🤖 AI Summary
This work addresses the limitations of current large language models in psychological interventions, which stem from uncalibrated activation spaces and restricted search ranges that hinder precise modulation of personality traits. To overcome these challenges, the authors propose a residual stream injection framework calibrated with established psychological scales, enabling accurate steering of the OCEAN personality dimensions under unconstrained yet fluency-preserving conditions. Integrating the IPIP-NEO-120 inventory, the approach introduces six intervention techniques—including Mean Difference (MD) injection and Personality Prompting (P²)—transcending conventional prompt engineering and establishing a new paradigm of representation engineering for open-ended psychological guidance. Experiments demonstrate that MD outperforms P² in 11 out of 14 models (by 3.6%–16.4%), while hybrid MD+P² strategies consistently achieve superior results across 13 models, with gains up to 26.7%, thereby validating the linear controllability of personality representations.
📝 Abstract
Large language models (LLMs) emulate a consistent human-like behavior that can be shaped through activation-level interventions.
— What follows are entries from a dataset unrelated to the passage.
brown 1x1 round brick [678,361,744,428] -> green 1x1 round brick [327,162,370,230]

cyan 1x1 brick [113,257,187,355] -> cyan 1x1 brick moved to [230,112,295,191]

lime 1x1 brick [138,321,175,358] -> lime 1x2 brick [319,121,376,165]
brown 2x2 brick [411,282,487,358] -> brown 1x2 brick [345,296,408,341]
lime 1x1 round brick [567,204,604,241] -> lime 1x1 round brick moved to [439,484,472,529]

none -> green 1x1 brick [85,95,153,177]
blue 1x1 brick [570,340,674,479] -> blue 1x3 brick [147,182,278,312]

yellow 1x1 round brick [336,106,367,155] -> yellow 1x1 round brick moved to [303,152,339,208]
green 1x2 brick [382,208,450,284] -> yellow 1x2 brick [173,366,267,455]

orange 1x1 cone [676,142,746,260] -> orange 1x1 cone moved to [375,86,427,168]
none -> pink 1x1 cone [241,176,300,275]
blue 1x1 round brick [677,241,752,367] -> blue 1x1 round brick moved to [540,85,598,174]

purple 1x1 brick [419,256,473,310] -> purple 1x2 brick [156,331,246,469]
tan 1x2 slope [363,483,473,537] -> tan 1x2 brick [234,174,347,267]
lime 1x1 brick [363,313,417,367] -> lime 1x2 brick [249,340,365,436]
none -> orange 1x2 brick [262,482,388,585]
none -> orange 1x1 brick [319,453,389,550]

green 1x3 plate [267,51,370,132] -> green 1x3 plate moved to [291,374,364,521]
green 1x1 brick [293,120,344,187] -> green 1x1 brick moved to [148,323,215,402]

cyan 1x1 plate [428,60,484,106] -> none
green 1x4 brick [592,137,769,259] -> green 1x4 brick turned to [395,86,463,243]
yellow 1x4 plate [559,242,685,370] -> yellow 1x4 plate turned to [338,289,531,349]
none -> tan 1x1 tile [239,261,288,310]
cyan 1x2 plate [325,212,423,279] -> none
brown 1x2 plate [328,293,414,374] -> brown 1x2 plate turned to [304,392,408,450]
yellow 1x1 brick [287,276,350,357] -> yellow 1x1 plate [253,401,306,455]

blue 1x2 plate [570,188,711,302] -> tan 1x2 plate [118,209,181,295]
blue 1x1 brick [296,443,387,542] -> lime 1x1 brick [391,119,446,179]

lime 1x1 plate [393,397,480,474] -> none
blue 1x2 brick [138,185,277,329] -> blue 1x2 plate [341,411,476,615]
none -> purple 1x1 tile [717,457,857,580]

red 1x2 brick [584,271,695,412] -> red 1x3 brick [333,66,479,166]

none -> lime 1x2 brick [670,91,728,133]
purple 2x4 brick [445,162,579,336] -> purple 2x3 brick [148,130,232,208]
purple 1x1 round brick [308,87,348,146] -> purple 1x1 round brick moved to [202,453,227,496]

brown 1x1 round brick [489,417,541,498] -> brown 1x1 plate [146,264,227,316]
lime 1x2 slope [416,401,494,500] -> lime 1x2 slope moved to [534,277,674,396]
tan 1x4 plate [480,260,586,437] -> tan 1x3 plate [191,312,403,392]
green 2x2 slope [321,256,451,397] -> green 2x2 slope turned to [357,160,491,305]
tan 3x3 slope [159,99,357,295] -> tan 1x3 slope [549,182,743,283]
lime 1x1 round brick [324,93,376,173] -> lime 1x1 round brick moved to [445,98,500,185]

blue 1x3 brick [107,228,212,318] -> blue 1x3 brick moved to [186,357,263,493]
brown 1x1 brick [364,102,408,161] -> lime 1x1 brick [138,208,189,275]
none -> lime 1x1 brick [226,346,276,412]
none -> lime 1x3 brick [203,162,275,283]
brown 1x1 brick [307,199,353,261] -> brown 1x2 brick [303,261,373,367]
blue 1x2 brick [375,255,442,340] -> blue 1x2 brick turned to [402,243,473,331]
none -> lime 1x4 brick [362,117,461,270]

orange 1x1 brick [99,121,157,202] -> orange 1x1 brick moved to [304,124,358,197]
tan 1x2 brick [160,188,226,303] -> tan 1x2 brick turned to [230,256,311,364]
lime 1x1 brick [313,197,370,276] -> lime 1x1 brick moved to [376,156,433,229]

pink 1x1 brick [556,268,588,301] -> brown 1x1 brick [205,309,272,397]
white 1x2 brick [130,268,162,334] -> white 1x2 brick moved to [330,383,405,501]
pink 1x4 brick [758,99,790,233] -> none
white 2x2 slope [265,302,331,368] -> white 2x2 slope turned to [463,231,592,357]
This paradigm is converging on additive residual-stream injections, which rely on injection-strength sweeps to approximate optimal intervention settings. However, existing methods restrict the search space and sweep in uncalibrated activation-space units, potentially missing optimal intervention conditions. Thus, we introduce a psychological steering framework that performs unbounded, fluency-constrained sweeps in semantically calibrated units. Our method derives and calibrates residual-stream injections using psychological artifacts, and we use the IPIP-NEO-120, which measures the OCEAN personality model, to compare six injection methods. We find that mean-difference (MD) injections outperform Personality Prompting (P$^2$), an established baseline for OCEAN steering, in open-ended generation in 11 of 14 LLMs, with gains of 3.6\% to 16.4\%, overturning prior reports favoring prompting and positioning representation engineering as a new frontier in open-ended psychological steering. Further, we find that a hybrid of P$^2$ and MD injections outperforms both methods in 13 of 14 LLMs, with gains over P$^2$ ranging from 5.6\% to 21.9\% and from 3.3\% to 26.7\% over MD injections. Finally, we show that MD injections align with the Linear Representation Hypothesis and provide reliable, approximately linear control knobs for psychological steering. Nevertheless, they also induce OCEAN trait covariance patterns that depart from the Big Two model, suggesting a gap between learned representations and human psychology.